EXTRACT PROVIDED =>
(begin)

On startup, the NameNode enters a special state called Safemode. Replication of data blocks does not occur when the NameNode is in the Safemode state. The NameNode receives Heartbeat and Blockreport messages from the DataNodes. A Blockreport contains the list of data blocks that a DataNode is hosting. Each block has a specified minimum number of replicas. A block is considered safely replicated when the minimum number of replicas of that data block has checked in with the NameNode. After a configurable percentage of safely replicated data blocks checks in with the NameNode (plus an additional 30 seconds), the NameNode exits the Safemode state. It then determines the list of data blocks (if any) that still have fewer than the specified number of replicas. The NameNode then replicates these blocks to other DataNodes.

在启动时,名字结点会进入特殊的安全模式。在此模式中,数据块不会进行复制拷贝。名字结点接受来自数据结点的心跳包和数据块报表。一个数据块报表包含改数据结点上的数据块。每个数据块都有指定数据量的拷贝。当名字结点检查一个数据块的拷贝数据达到要求之后,该数据块才算是被安全拷贝了。当安全拷贝数据块的量达到一定比例时,再等30秒延迟,名字结点才退出安全模式。它之后算出未达标的数据块列表,然后将拷贝送到其他数据结点。

The Persistence of File System Metadata

文件系统元数据的持久化

The HDFS namespace is stored by the NameNode. The NameNode uses a transaction log called the EditLog to persistently record every change that occurs to file system metadata. For example, creating a new file in HDFS causes the NameNode to insert a record into the EditLog indicating this. Similarly, changing the replication factor of a file causes a new record to be inserted into the EditLog. The NameNode uses a file in its local host OS file system to store the EditLog. The entire file system namespace, including the mapping of blocks to files and file system properties, is stored in a file called the FsImage. The FsImage is stored as a file in the NameNode’s local file system too.

(end)

MATERIAL PROVIDED =>
(begin)

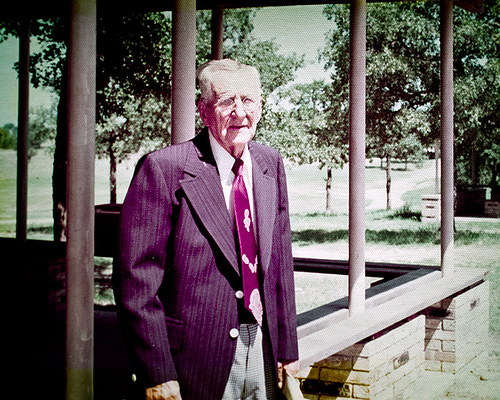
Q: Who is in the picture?
A: An old man.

(end)

Answer these from the HDFS extract:
1. What special state does the NameNode enter on startup?
2. How much extra time passes, after the configurable percentage of safely replicated blocks checks in, before the NameNode leaves that state?
3. What is the file that stores the entire file system namespace called?

1. Safemode
2. An additional 30 seconds
3. The FsImage